Assignment >> Could you revise the data below by replacing "Person at" with "Subject at" and keeping everything else the same? Leave the pictures out of your answer.

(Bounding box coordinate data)

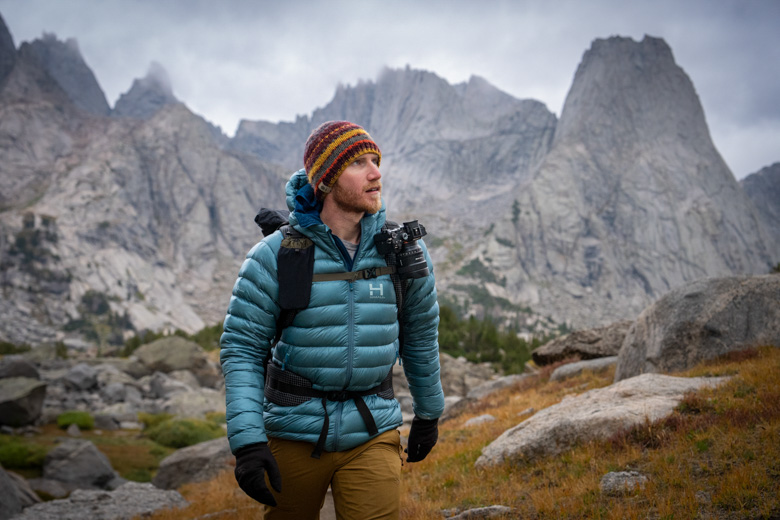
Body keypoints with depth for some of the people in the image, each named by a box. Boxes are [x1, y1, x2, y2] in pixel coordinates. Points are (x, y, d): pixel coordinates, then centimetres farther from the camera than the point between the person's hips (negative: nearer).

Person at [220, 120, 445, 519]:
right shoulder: (275, 255, -11)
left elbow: (420, 335, 12)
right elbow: (241, 348, -9)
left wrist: (429, 412, 21)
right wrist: (246, 440, -17)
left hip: (372, 435, 1)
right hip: (293, 435, -1)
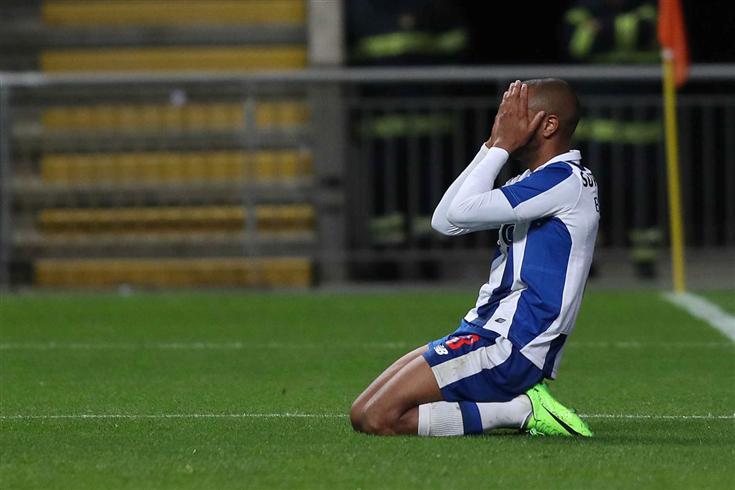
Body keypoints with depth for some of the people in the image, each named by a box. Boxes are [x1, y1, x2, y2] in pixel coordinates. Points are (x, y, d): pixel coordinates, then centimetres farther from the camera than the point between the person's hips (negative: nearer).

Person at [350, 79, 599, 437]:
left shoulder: (565, 179, -13)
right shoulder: (535, 182, 19)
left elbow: (463, 211, -21)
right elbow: (444, 220, 15)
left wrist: (503, 146, -9)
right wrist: (493, 145, 12)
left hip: (510, 347, -11)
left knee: (378, 420, -19)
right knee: (362, 415, 4)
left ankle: (523, 411, -12)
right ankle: (520, 404, 2)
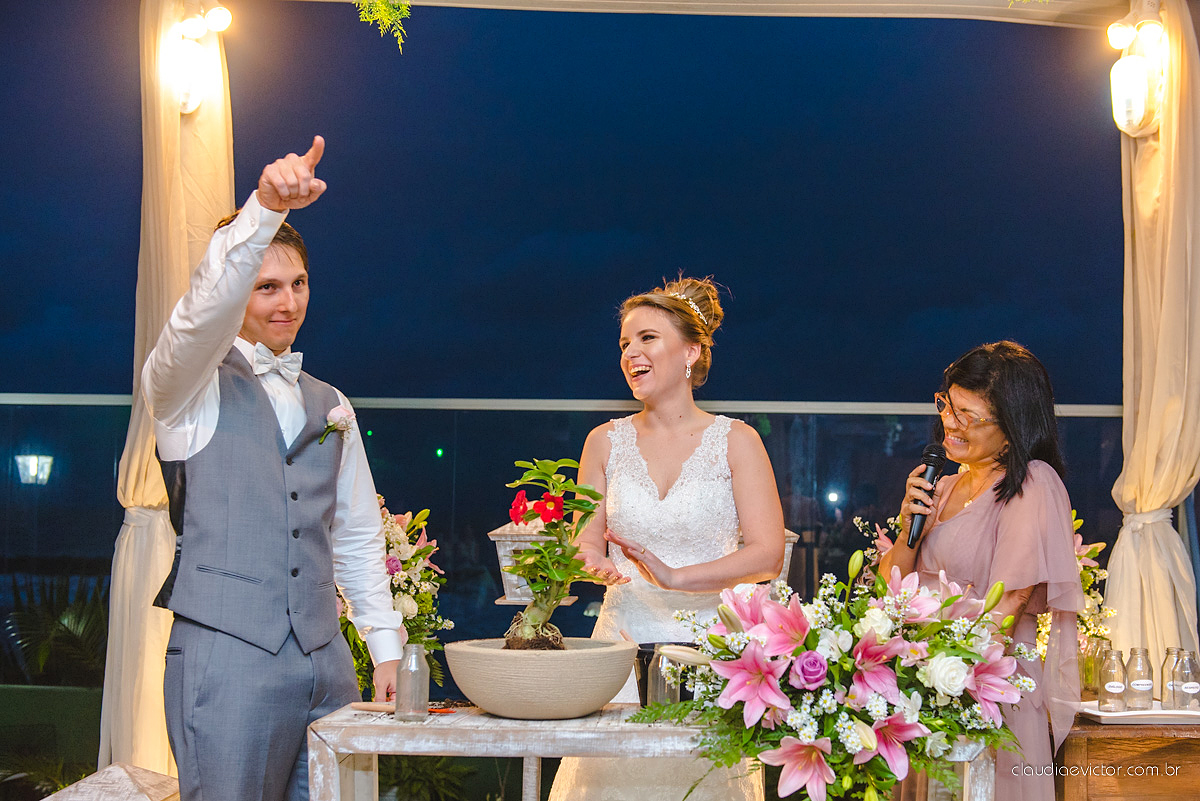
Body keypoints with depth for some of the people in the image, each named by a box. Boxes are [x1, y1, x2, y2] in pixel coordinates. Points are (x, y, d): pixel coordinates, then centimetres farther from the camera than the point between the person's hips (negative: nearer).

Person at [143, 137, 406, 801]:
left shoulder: (329, 406, 18)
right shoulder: (188, 389, 1)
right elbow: (203, 310, -21)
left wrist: (386, 646, 15)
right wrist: (265, 207, -34)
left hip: (324, 664, 5)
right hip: (224, 658, -5)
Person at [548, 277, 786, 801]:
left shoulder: (735, 442, -1)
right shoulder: (607, 442, 7)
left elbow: (767, 556, -9)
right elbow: (587, 546, 12)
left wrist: (676, 577, -21)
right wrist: (599, 564, -13)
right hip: (625, 640, 2)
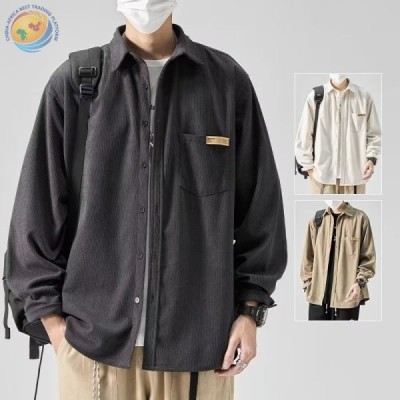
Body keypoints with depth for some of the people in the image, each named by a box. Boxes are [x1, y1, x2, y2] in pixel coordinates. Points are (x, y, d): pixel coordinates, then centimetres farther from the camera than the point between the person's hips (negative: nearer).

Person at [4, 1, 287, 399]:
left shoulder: (227, 80, 3)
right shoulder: (72, 82, 1)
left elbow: (260, 206, 6)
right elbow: (38, 210, 4)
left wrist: (250, 308, 2)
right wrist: (51, 315, 1)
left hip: (198, 338, 1)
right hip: (95, 337, 0)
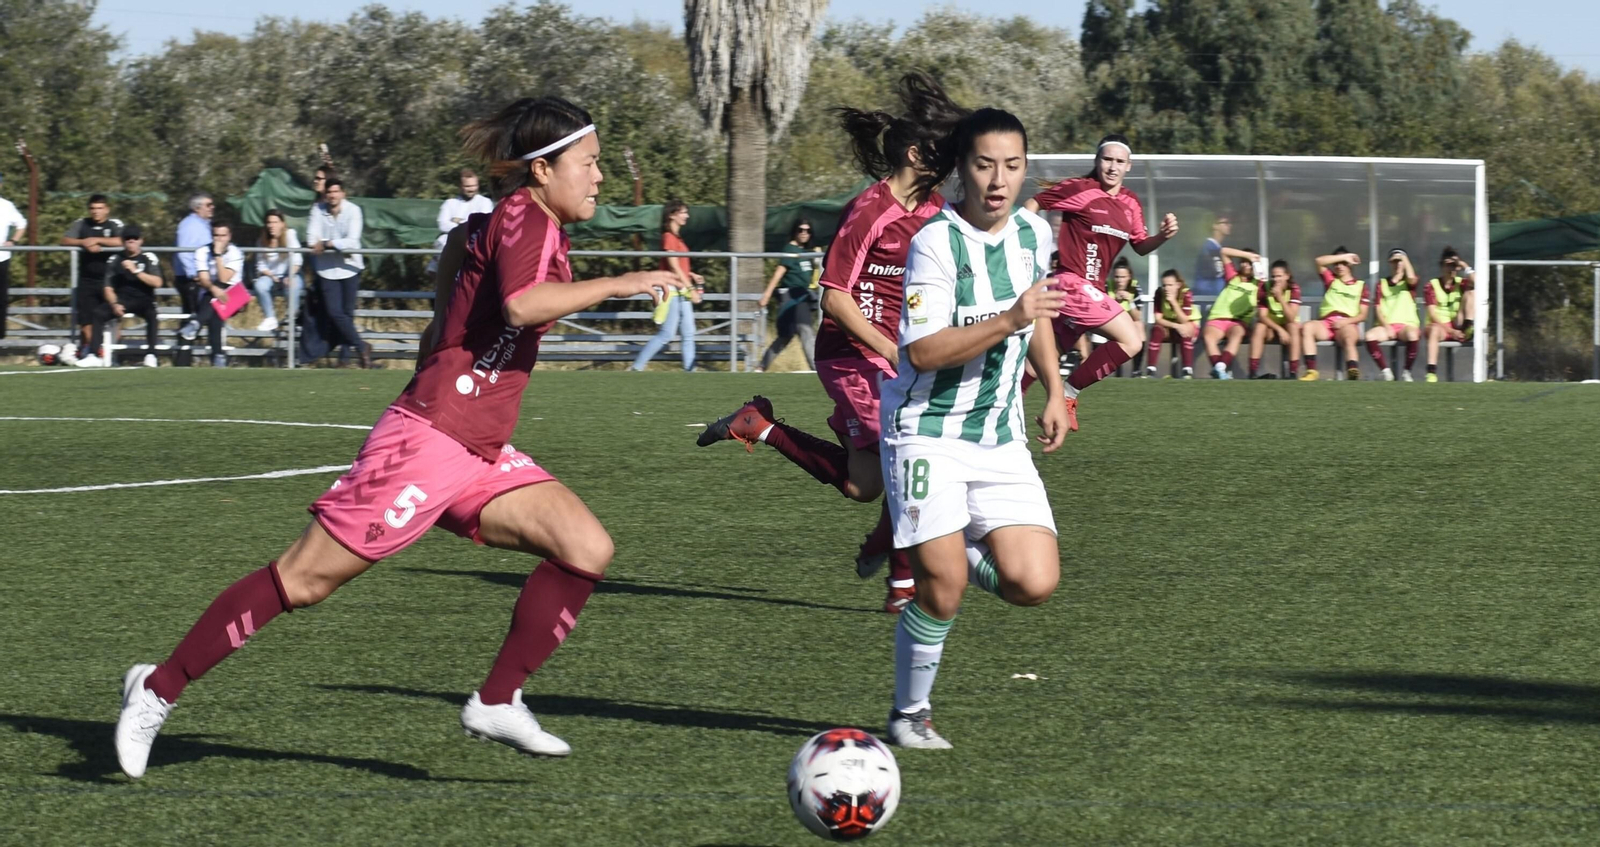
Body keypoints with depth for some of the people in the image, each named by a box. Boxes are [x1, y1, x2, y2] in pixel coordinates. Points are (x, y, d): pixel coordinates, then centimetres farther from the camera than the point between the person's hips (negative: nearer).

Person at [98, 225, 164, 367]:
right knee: (99, 314, -25)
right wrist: (115, 304, -15)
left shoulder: (149, 258, 0)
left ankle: (150, 355, -37)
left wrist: (135, 271, -20)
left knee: (152, 315, -36)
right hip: (122, 301, 2)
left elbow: (157, 283, -12)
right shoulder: (115, 260, 6)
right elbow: (108, 288, 4)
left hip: (144, 300, -2)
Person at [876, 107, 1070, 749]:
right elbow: (922, 351, -23)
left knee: (1033, 584, -9)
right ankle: (910, 713, 11)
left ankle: (953, 551, 23)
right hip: (929, 433, -6)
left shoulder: (1034, 233, 4)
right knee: (942, 587, -12)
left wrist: (1054, 392, 18)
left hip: (1000, 437, 6)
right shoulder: (936, 243, -16)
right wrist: (1008, 321, -29)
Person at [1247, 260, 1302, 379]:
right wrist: (1279, 329, -33)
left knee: (1293, 326, -33)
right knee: (1259, 327, -30)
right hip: (1271, 326, 1)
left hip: (1288, 326, -1)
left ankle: (1294, 373, -38)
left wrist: (1280, 297, -37)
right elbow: (1262, 316, -19)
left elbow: (1291, 318, -25)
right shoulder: (1264, 288, -12)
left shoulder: (1294, 289, -16)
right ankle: (1253, 372, -35)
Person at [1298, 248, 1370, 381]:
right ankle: (1311, 370, -41)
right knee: (1307, 327, -32)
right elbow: (1319, 261, 6)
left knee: (1349, 339, -38)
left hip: (1348, 324, -2)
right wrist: (1344, 256, 6)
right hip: (1326, 324, 2)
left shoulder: (1361, 286, 15)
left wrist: (1345, 321, -11)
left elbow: (1362, 315, 7)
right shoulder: (1330, 280, 22)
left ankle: (1353, 372, -63)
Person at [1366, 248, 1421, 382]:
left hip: (1407, 325, -2)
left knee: (1412, 335, -38)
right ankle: (1385, 371, -21)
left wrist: (1404, 258, 2)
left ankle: (1406, 372, -18)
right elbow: (1379, 309, 7)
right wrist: (1386, 326, -10)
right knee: (1370, 335, -32)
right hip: (1387, 326, 2)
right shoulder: (1382, 283, 17)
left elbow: (1411, 278, -13)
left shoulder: (1409, 282, 14)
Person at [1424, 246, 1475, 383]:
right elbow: (1432, 313, -10)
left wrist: (1466, 268, -10)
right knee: (1434, 330, -40)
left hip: (1457, 326, 3)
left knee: (1469, 295, -7)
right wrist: (1450, 330, -20)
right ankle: (1432, 373, -50)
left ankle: (1468, 330, -25)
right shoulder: (1432, 285, 0)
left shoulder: (1461, 283, 10)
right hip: (1439, 326, -3)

Response >>
Body keypoints with depth for some of the people in the image, each named by a box. Boxes are [x1, y1, x2, y2] in pixel coordinates. Points are (x, y, d): pixel coordinates, then centimetres farther from the camera than the point between the person's hips (negative: nearer).

Subject at [220, 120, 445, 519]:
right shoulder: (275, 255, -11)
left elbow: (420, 335, 12)
right elbow: (241, 348, -9)
left wrist: (429, 412, 21)
right wrist: (246, 440, -17)
left hip: (372, 435, 1)
right hip: (293, 435, -1)
Body keypoints with depth for some of the people in the image, each named by a box. Boxes are [x1, y1, x2, y2] in pixel coordinates. Points are (x, y, d): pixel coordinates, then centimetres farther from the camera than the point between the person's hips (negative: nearer).

Subject at [350, 79, 599, 437]:
left shoulder: (565, 179, -13)
right shoulder: (535, 182, 19)
left elbow: (463, 211, -21)
right elbow: (444, 220, 15)
left wrist: (503, 146, -9)
right wrist: (493, 145, 12)
left hip: (510, 347, -11)
left knee: (378, 420, -19)
right knee: (362, 415, 4)
left ankle: (523, 411, -12)
right ankle: (520, 404, 2)
Body keypoints with depth for some of the people in the image, each named by a box. Boxes are [x1, y1, x2, y2] in pixel coordinates. Points are (x, y, d): pixel coordinates, then centimetres farther from the camera than the point between the person's hips (negative: nearer).

Subject at [143, 137, 406, 801]:
left shoulder: (329, 406, 18)
right shoulder: (188, 389, 1)
right elbow: (203, 310, -21)
left wrist: (386, 646, 15)
right wrist: (265, 207, -34)
left hip: (324, 664, 5)
right hip: (224, 658, -5)
Subject at [548, 277, 786, 801]:
left shoulder: (735, 442, -1)
right shoulder: (607, 442, 7)
left elbow: (767, 556, -9)
right elbow: (587, 546, 12)
left wrist: (676, 577, -21)
right wrist: (599, 564, -13)
right hip: (625, 640, 2)
Body keypoints with depth for some of the people in the image, each named by a box. Boxes are [x1, y1, x2, y2] in pixel coordinates. Points are (x, y, d): pixel coordinates, then centimetres farther from the camera than the point between the person's hips (negative: nearer).

Subject at [4, 1, 287, 399]:
left shoulder: (227, 80, 3)
right shoulder: (72, 82, 1)
left elbow: (260, 206, 6)
right elbow: (38, 210, 4)
left wrist: (250, 308, 2)
right wrist: (51, 315, 1)
left hip: (198, 338, 1)
right hip: (95, 337, 0)
Body keypoints with depth for some of the people in the image, each named by a box. Boxes are [x1, y1, x2, y2] in pixel coordinates. Points are (x, y, d): pixel coordinates, then centimetres farther from the camera than the point between the person's hips (negative: nearer).

Subject at [98, 225, 164, 367]:
right knee: (99, 314, -25)
right wrist: (115, 304, -15)
left shoulder: (149, 258, 0)
left ankle: (150, 355, -37)
left wrist: (135, 271, -20)
left knee: (152, 315, -36)
right hip: (122, 301, 2)
left elbow: (157, 283, -12)
right shoulder: (115, 260, 6)
right elbow: (108, 288, 4)
left hip: (144, 300, -2)
Subject at [876, 107, 1070, 749]:
right elbow: (922, 351, -23)
left knee: (1033, 584, -9)
right ankle: (910, 713, 11)
left ankle: (953, 551, 23)
right hip: (929, 433, -6)
left shoulder: (1034, 233, 4)
right knee: (942, 587, -12)
left wrist: (1054, 392, 18)
left hip: (1000, 437, 6)
right shoulder: (936, 243, -16)
right wrist: (1008, 321, -29)
Subject at [1247, 260, 1302, 379]:
right wrist: (1279, 329, -33)
left knee: (1293, 326, -33)
right knee: (1259, 327, -30)
right hip: (1271, 326, 1)
left hip: (1288, 326, -1)
left ankle: (1294, 373, -38)
left wrist: (1280, 297, -37)
right elbow: (1262, 316, -19)
left elbow: (1291, 318, -25)
right shoulder: (1264, 288, -12)
left shoulder: (1294, 289, -16)
right ankle: (1253, 372, -35)
Subject at [1298, 248, 1370, 381]:
right ankle: (1311, 370, -41)
right knee: (1307, 327, -32)
right elbow: (1319, 261, 6)
left knee: (1349, 339, -38)
left hip: (1348, 324, -2)
right wrist: (1344, 256, 6)
right hip: (1326, 324, 2)
left shoulder: (1361, 286, 15)
left wrist: (1345, 321, -11)
left elbow: (1362, 315, 7)
right shoulder: (1330, 280, 22)
left ankle: (1353, 372, -63)
Subject at [1366, 248, 1421, 382]:
left hip: (1407, 325, -2)
left knee: (1412, 335, -38)
right ankle: (1385, 371, -21)
left wrist: (1404, 258, 2)
left ankle: (1406, 372, -18)
right elbow: (1379, 309, 7)
right wrist: (1386, 326, -10)
right knee: (1370, 335, -32)
right hip: (1387, 326, 2)
right shoulder: (1382, 283, 17)
left elbow: (1411, 278, -13)
left shoulder: (1409, 282, 14)
Subject at [1424, 246, 1475, 383]:
right elbow: (1432, 313, -10)
left wrist: (1466, 268, -10)
right knee: (1434, 330, -40)
left hip: (1457, 326, 3)
left knee: (1469, 295, -7)
right wrist: (1450, 330, -20)
right ankle: (1432, 373, -50)
left ankle: (1468, 330, -25)
right shoulder: (1432, 285, 0)
left shoulder: (1461, 283, 10)
right hip: (1439, 326, -3)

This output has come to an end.